Tax credits for foreign taxation are allowed for UAE corporate tax due as per the Public Consultation Document. Businesses are entitled to claim the lesser amount of corporate tax due and the sum of withholding tax that is effectively taken out. There is no carrying forward. There will be no credit for taxes paid to an individual Emirate.

Tax Grouping

Fiscal unity or Tax Group: UAE companies can create a “fiscal unity” or Tax Group to serve UAE purposes. The primary requirement for the formation of a Tax Group is to comply with an (in)direct minimum shareholding of 95 percent.

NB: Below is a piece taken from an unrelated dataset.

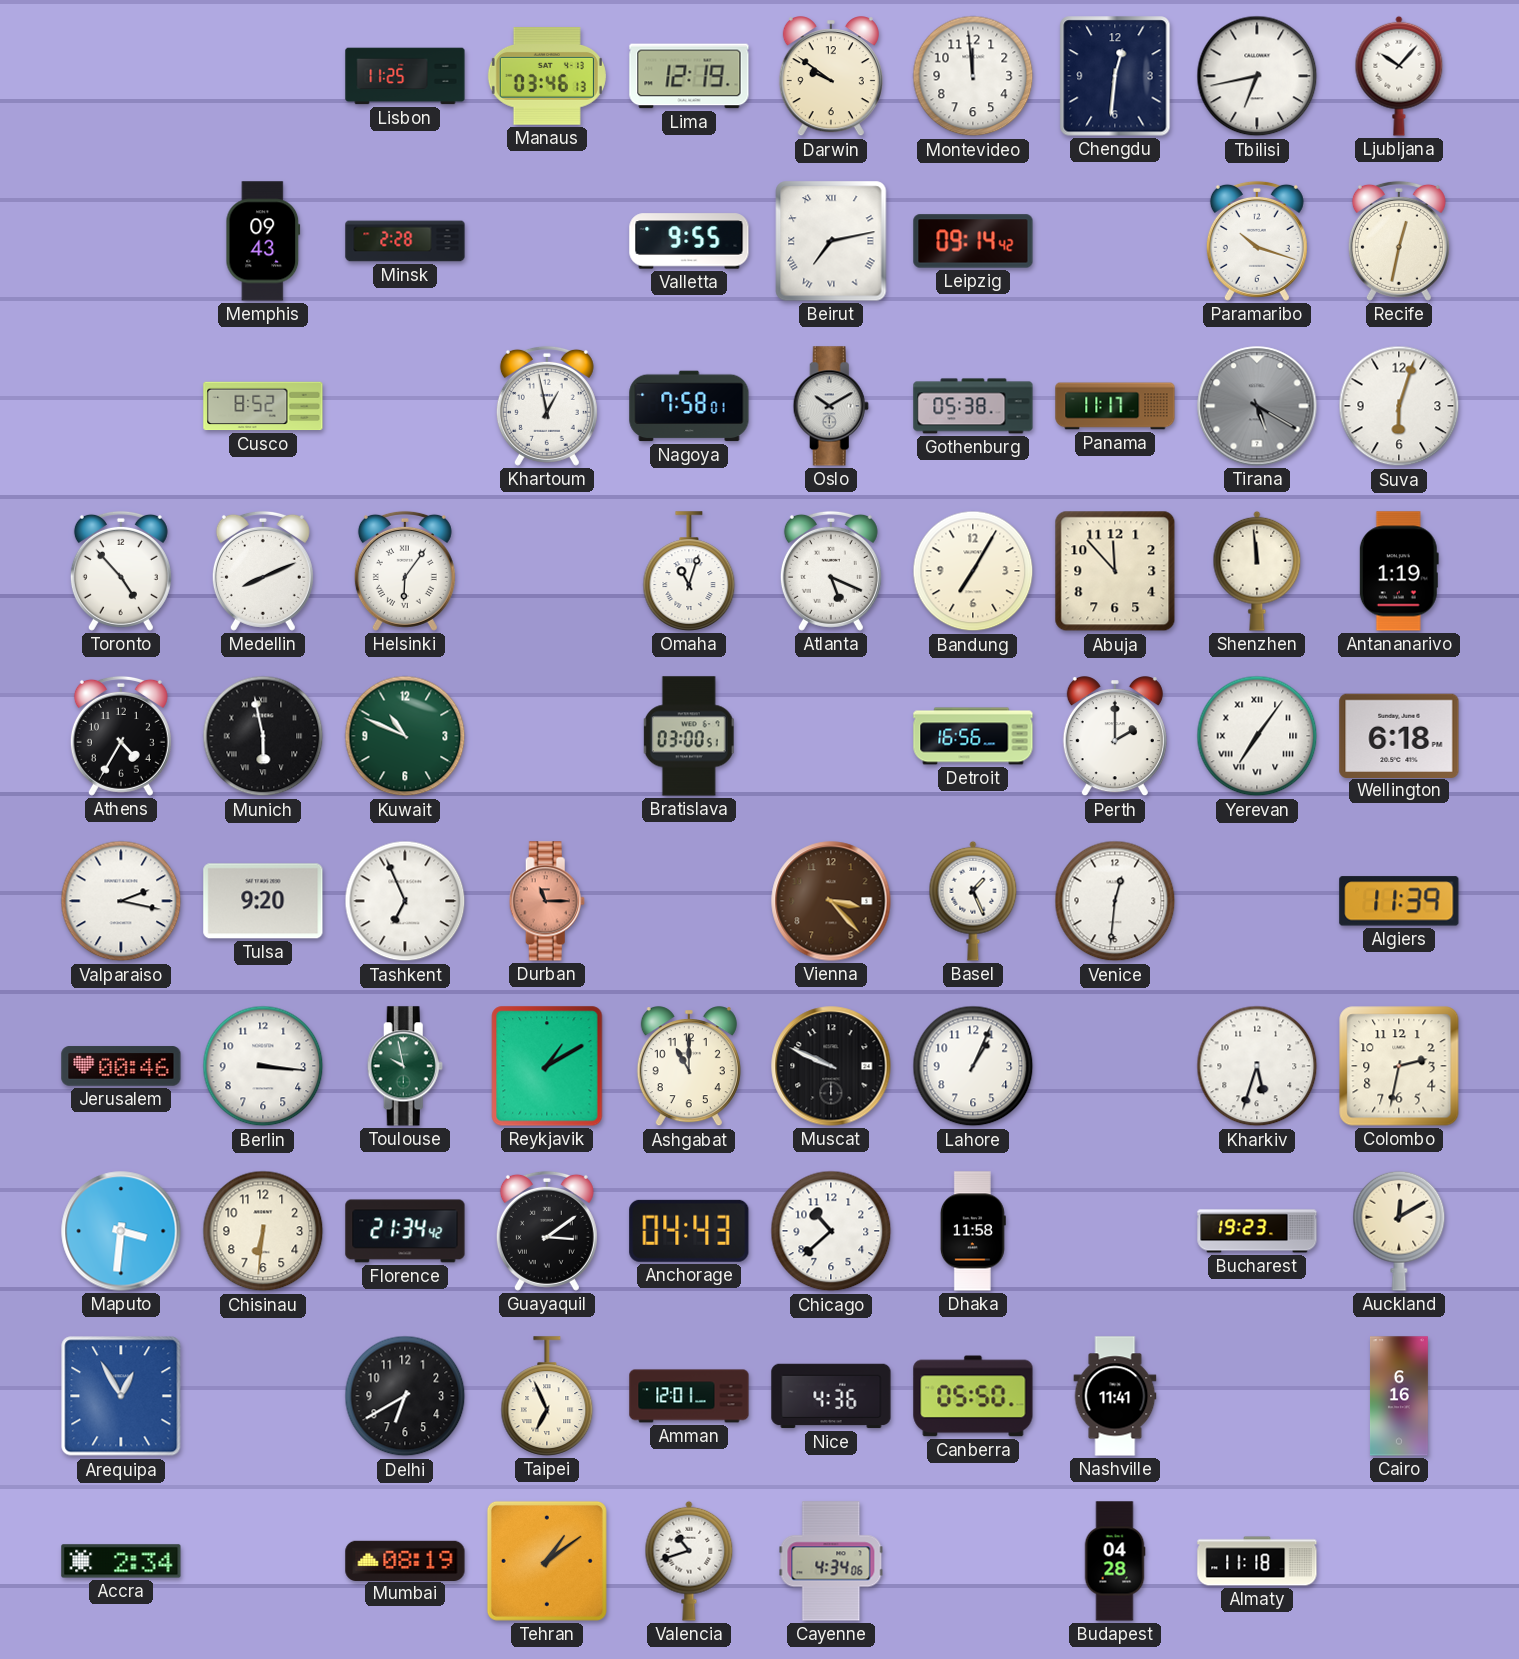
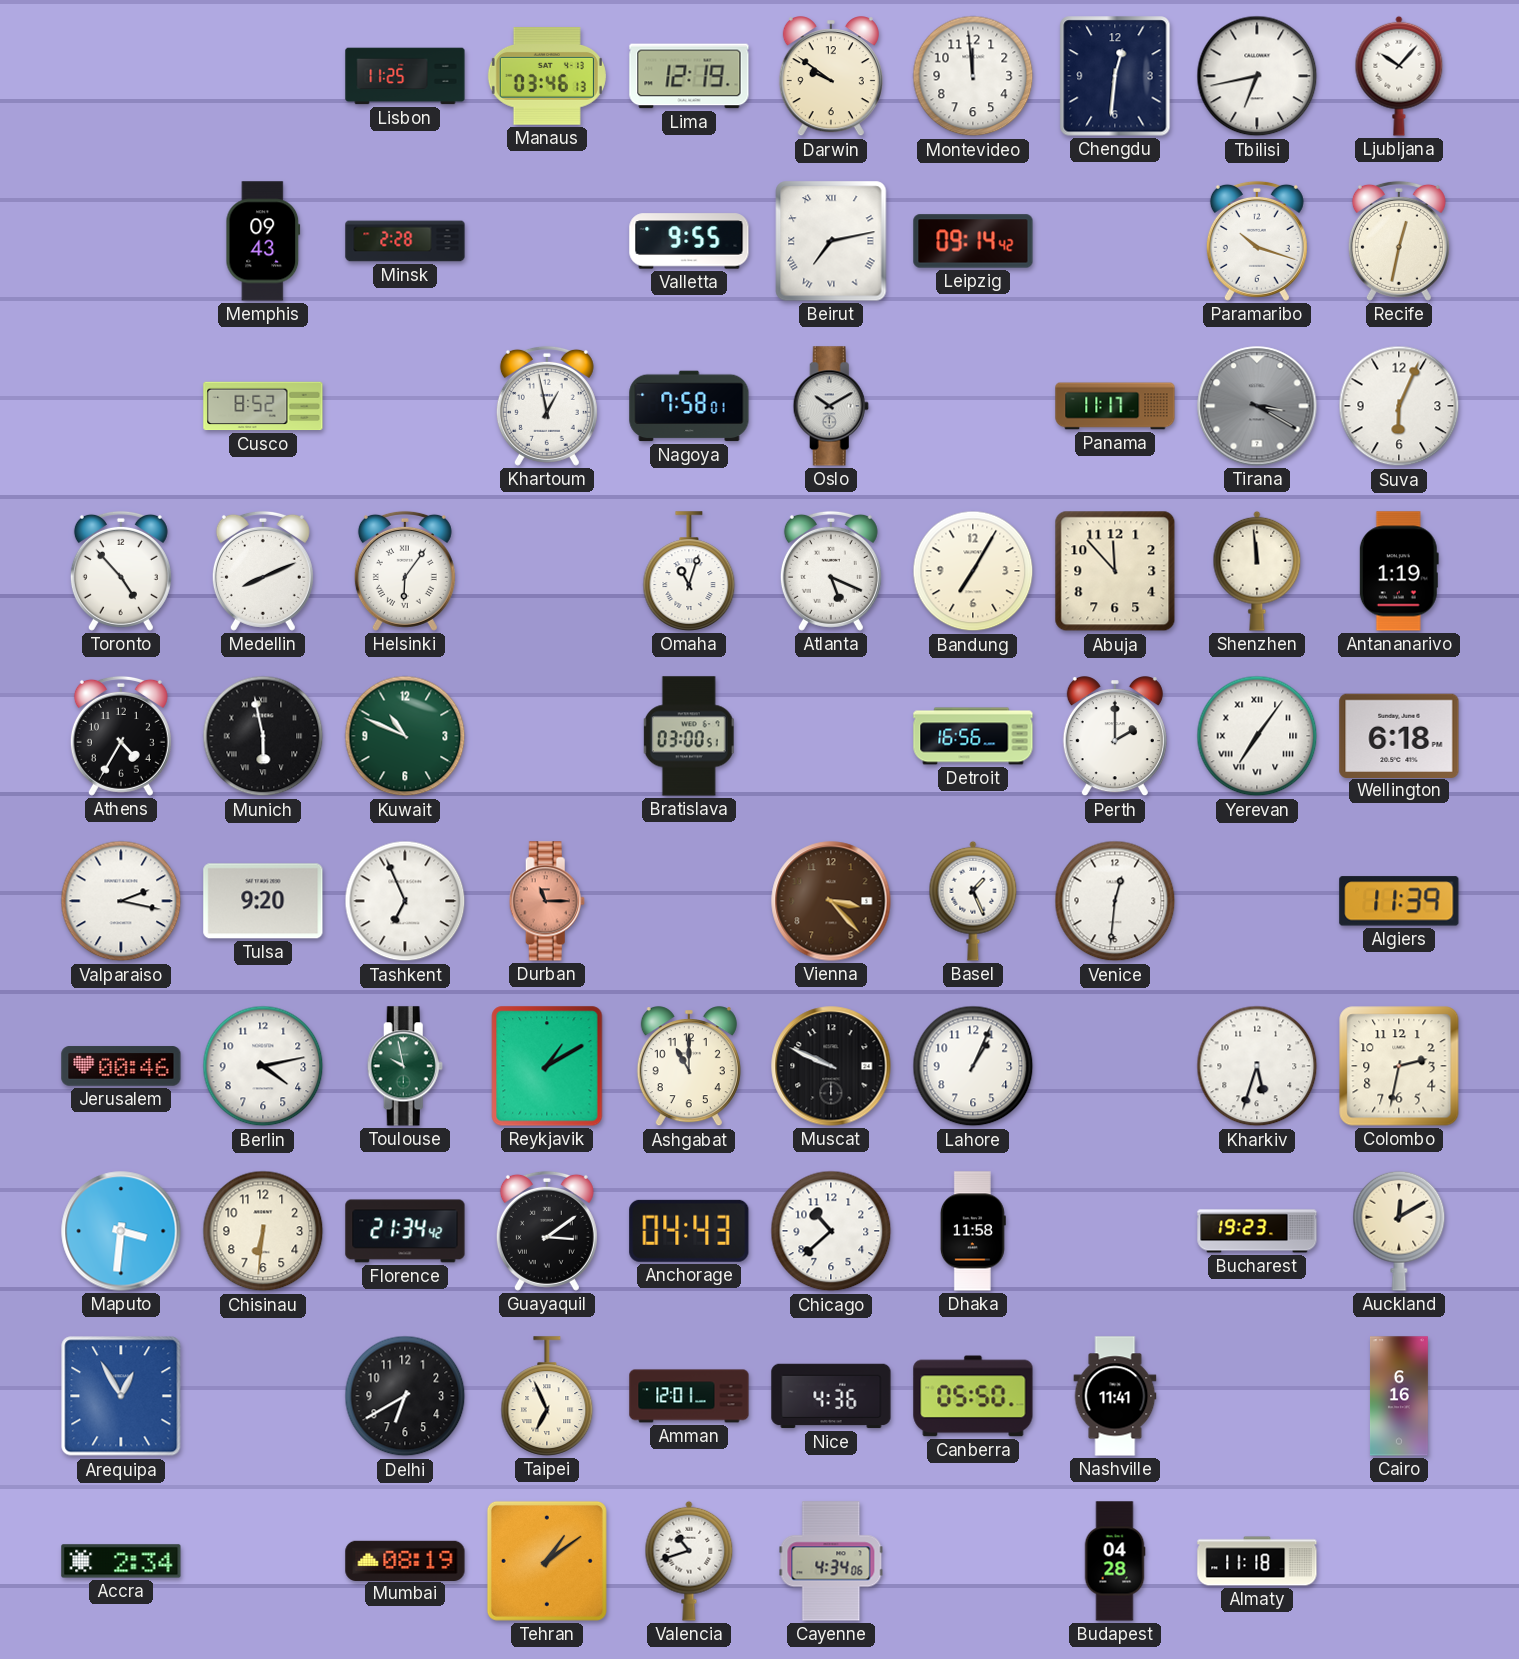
Gothenburg: 05:38 -> none
Tirana: 5:20 -> 3:20
Suva: 6:03 -> 6:04
Berlin: 3:16 -> 4:13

Free zone entities subject to zero percentage shareholding are not eligible to join the Tax Group. Furthermore, the parent (which may be intermediate) is required to be a UAE company.


By article 37 of the UAE Corporate Tax Law, losses can be carried forward for up 75 percent of taxable income. Losses can be transferred between members of the same group of corporations if they are 75 percent direct or indirectly owned. Losses cannot be transferred from exempt people or entities in the free zone. The loss offset is subject to the cap of 75 when it comes to businesses that roll forward losses.

Tax-deductible losses may be lost in the event of an ownership change (50 percent or more); however, the new owner is operating the same or similar business. The requirements to be considered for this have been established.


UAE will implement an Anti-Abuse General Rule known as “GAAR”. The GAAR applies to cases where one of the principal reasons for a transaction is to gain an advantage in taxation for corporations that is not in line with the intent, intent, or purpose of UAE Corporate Tax Law.

The FTA will be able to address and adjust or counteract the transaction. The GAAR only applies to arrangements or transactions made after the UAE Corporate Tax Law is published in the UAE Official Gazette on October 10, 2022, in issue #737.


The publication of UAE Corporate Tax Law and confirmation of a rate of 9 The UAE have established a global affordable Corporate Tax rate and confirmed their intention to implement Corporate Tax in June 2023.

The information to be released in the next few months will be fleshed out and provide a greater understanding of the implementation process. Nevertheless, several key elements are already confirmed, including introducing compulsory transfer pricing rules.